• Instruction
Output every record word for word.

[Stored dataset items]
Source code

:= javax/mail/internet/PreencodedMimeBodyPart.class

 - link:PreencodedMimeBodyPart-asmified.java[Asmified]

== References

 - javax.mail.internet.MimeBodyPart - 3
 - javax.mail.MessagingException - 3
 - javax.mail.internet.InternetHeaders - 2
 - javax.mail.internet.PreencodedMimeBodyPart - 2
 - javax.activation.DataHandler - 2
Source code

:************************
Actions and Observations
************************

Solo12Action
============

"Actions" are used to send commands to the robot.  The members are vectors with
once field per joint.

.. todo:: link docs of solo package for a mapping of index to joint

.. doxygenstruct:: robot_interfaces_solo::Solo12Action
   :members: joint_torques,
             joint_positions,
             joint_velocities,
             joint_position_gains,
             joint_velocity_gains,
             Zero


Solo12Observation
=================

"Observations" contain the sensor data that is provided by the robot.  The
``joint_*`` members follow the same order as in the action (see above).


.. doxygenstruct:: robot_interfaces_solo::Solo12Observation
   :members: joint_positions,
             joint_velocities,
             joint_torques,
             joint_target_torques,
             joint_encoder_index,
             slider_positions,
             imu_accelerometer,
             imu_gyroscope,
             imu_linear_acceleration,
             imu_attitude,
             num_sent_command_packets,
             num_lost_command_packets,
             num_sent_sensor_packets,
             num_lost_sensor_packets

• Answer space
Source code

:= javax/mail/internet/PreencodedMimeBodyPart.class

 - link:PreencodedMimeBodyPart-asmified.java[Asmified]

== References

 - javax.mail.internet.MimeBodyPart - 3
 - javax.mail.MessagingException - 3
 - javax.mail.internet.InternetHeaders - 2
 - javax.mail.internet.PreencodedMimeBodyPart - 2
 - javax.activation.DataHandler - 2
Source code

:************************
Actions and Observations
************************

Solo12Action
============

"Actions" are used to send commands to the robot.  The members are vectors with
once field per joint.

.. todo:: link docs of solo package for a mapping of index to joint

.. doxygenstruct:: robot_interfaces_solo::Solo12Action
   :members: joint_torques,
             joint_positions,
             joint_velocities,
             joint_position_gains,
             joint_velocity_gains,
             Zero


Solo12Observation
=================

"Observations" contain the sensor data that is provided by the robot.  The
``joint_*`` members follow the same order as in the action (see above).


.. doxygenstruct:: robot_interfaces_solo::Solo12Observation
   :members: joint_positions,
             joint_velocities,
             joint_torques,
             joint_target_torques,
             joint_encoder_index,
             slider_positions,
             imu_accelerometer,
             imu_gyroscope,
             imu_linear_acceleration,
             imu_attitude,
             num_sent_command_packets,
             num_lost_command_packets,
             num_sent_sensor_packets,
             num_lost_sensor_packets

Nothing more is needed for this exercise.